Теперь, напротив, гордость моя униженная, разбитая —
источник мне ежечасных страданий. Я рассматриваю сам себя;
мне кажется, я сердцем холоден, сух душою, воображением слеп
и нем. Отчаиваюсь дойти когда-нибудь до степени высокой на
нравственной лествице.
О
поэзия! на что не хочешь ты принять меня твоим жрецом! Я с
благодарностию бы принял и сердца муки, душевные страдания,
преследования рока, и с миром внешним вечную борьбу, лишь
был бы я поэт и выстраданный стих мог выражать сердечные мои
мучения.
Этой
страницы да никто не увидит. Шагаю с беспокойством по
комнате своей, жду часа рокового; я на пороге минуты важной
в моей жизни. Через несколько часов куплю слабостию —
опытность. Не знаю, что делать, на скользком пороге буду ли
я долее стоять или переступлю, — грудь стесняется, кровь
кипит, ноги холодеют; и боязнь, и надежда, и любопытство, и
желание, и отвращение.
О
таинство, природа, минута роковая... иду
??
16
[ноября]
После
двух недель сомнений и колебаний — министерство
Бассано (Юг-Бернар
Маре, герцог Бассано (1763-1839) — французский политический
деятель; в 1811-1813 гг. министр иностранных дел. Во время
правительственного кризиса ноября 1834 г. король Луи-Филипп
назначил герцога Бассано министром-президентом и поручил ему
сформировать кабинет, который, однако, просуществовал лишь
три дня).
— Сегодня я не могу думать ни о чем другом. Сколько слов,
сколько доводов, сколько восклицаний! Всеобщее ошеломление,
крик удивления и возмущения, но никто не может объяснить сей
переворот.
Я
не знаю и {двух} четырех людей, которые бы правильно
понимали серьезность произошедшего.
Какую
огромную роль играет смешное в мире! Это — марионетки,
движимые весьма иронической рукой.
19
ноября
Два
острых слова о баварском короле
(Максимилиан
I (1756-1825) —
с
1795 г. курфюрст (правил как Максимилиан IV), с 1806 г.

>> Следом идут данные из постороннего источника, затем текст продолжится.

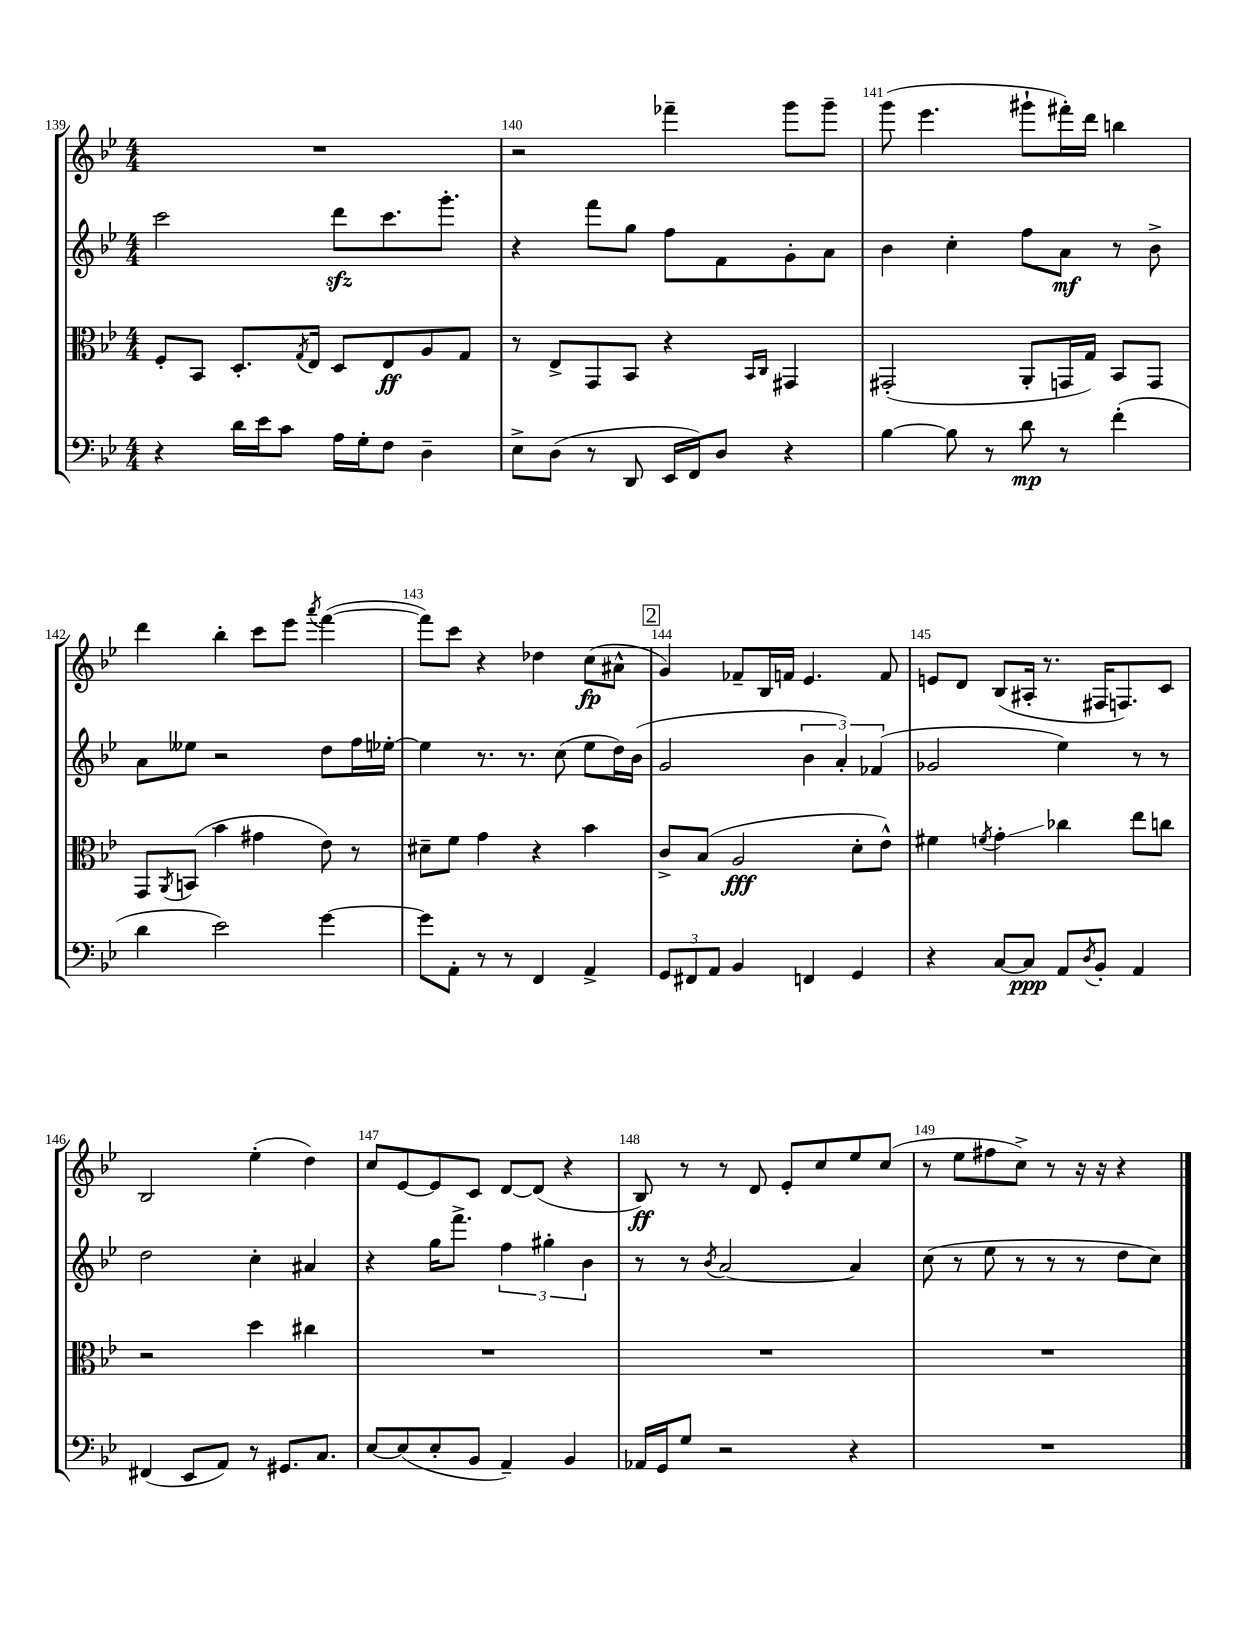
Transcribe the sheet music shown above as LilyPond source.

<<
\new StaffGroup <<
\new Staff = "s0" {
    \clef treble \key bes \major \numericTimeSignature \time 4/4
    R1 |
    r2 fes'''4-- g'''8 g'''8-- |
    g'''8( ees'''4. gis'''8-! fis'''16-.) d'''16 b''4 |
    d'''4 bes''4-. c'''8 ees'''8 \acciaccatura { a'''8 } f'''4~( |
    f'''8) c'''8 r4 des''4 c''8\fp( ais'8-^ |
    \mark \markup { \box "2" } g'4) fes'8-- bes16 f'16 ees'4. f'8 |
    e'8 d'8 bes8( ais16-. r8. fis16 f8.) c'8 |
    bes2 ees''4-.( d''4) |
    c''8 ees'8~ ees'8 c'8 d'8~ d'8( r4 |
    bes8\ff) r8 r8 d'8 ees'8-. c''8 ees''8 c''8( |
    r8 ees''8 fis''8 c''8->) r8 r16 r16 r4 \bar "|." |
}
\new Staff = "s1" {
    \clef treble \key bes \major \numericTimeSignature \time 4/4
    c'''2 d'''8\sfz c'''8. g'''8.-. |
    r4 f'''8 g''8 f''8 f'8 g'8-. a'8 |
    bes'4 c''4-. f''8 a'8\mf r8 bes'8-> |
    a'8 eeses''8 r2 d''8 f''16 ees''16~-. |
    ees''4 r8. r8. c''8( ees''8 d''16) bes'16( |
    \mark \markup { \box "2" } g'2 \tuplet 3/2 { bes'4 a'4-.) fes'4( } |
    ges'2 ees''4) r8 r8 |
    d''2 c''4-. ais'4 |
    r4 g''16 f'''8.-> \tuplet 3/2 { f''4 gis''4-. bes'4 } |
    r8 r8 \acciaccatura { bes'8 } a'2~ a'4 |
    c''8( r8 ees''8 r8 r8 r8 d''8 c''8) \bar "|." |
}
\new Staff = "s2" {
    \clef alto \key bes \major \numericTimeSignature \time 4/4
    f8-. bes,8 d8.-. \acciaccatura { g8 } ees16 d8 ees8\ff a8 g8 |
    r8 ees8-> g,8 bes,8 r4 \grace { bes,16 c16 } gis,4 |
    gis,2-.( a,8-. g,16 g16) bes,8 g,8 |
    g,8 \acciaccatura { a,8 } b,8( bes'4 gis'4 ees'8) r8 |
    dis'8-- f'8 g'4 r4 bes'4 |
    \mark \markup { \box "2" } c'8-> bes8( a2\fff d'8-. ees'8-^) |
    fis'4 \acciaccatura { f'8 } g'4-.\glissando ces''4 ees''8 c''8 |
    r2 d''4 cis''4 |
    R1 |
    R1 |
    R1 \bar "|." |
}
\new Staff = "s3" {
    \clef bass \key bes \major \numericTimeSignature \time 4/4
    r4 d'16 ees'16 c'8 a16 g16-. f8 d4-- |
    ees8-> d8( r8 d,8 ees,16 f,16) d8 r4 |
    bes4~ bes8 r8 d'8\mp r8 f'4-.( |
    d'4 ees'2) g'4~ |
    g'8 a,8-. r8 r8 f,4 a,4-> |
    \mark \markup { \box "2" } \tuplet 3/2 { g,8 fis,8 a,8 } bes,4 f,4 g,4 |
    r4 c8~ c8\ppp a,8 \acciaccatura { d8 } bes,8-. a,4 |
    fis,4( ees,8 a,8) r8 gis,8. c8. |
    ees8~ ees8( ees8-. bes,8 a,4--) bes,4 |
    aes,16 g,16 g8 r2 r4 |
    R1 \bar "|." |
}
>>
>>
\layout { \context { \Score currentBarNumber = #139 \override BarNumber.break-visibility = ##(#f #t #t) barNumberVisibility = #all-bar-numbers-visible } }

король Баварии; отец Людвига I, правившего в 1825-1848
гг.).
Наполеон говорил, что у него в голове бревно.
Монжелас (Максимилиан-Иосиф,
граф де Монжелас (1759-1838) — баварский политический
деятель, по происхождению француз; в 1806-1817 гг.
премьер-министр Баварии):
«Правда, что у него большие идеи, но эти идеи больше него
самого». Он останется в памяти
потомства.
Отказываюсь
от Року и Случая, буду призывать других божеств; они
достойны владеть моей судьбою.
Я
завтра же напишу батюшке и все ему расскажу; я не страшусь
взять на себя не играть более. Я проиграл лишь сорок
франков; беда не велика, но я измерил в полноте пустоту
занятия и горькие плоды его. Прибыли никакой, кроме
денежной, весьма неверной, случайной и никогда —
приятной.
Ах,
игра! ты можешь быть страстью, но напрасно выхваляют тебя
уродливые современные наши писатели
(Среди
произведении современных Гагарину русских писателей, в
которых тема карточной игры является одной из главных,
следует упомянуть роман Д. Н. Бегичева «Семейство Холмских»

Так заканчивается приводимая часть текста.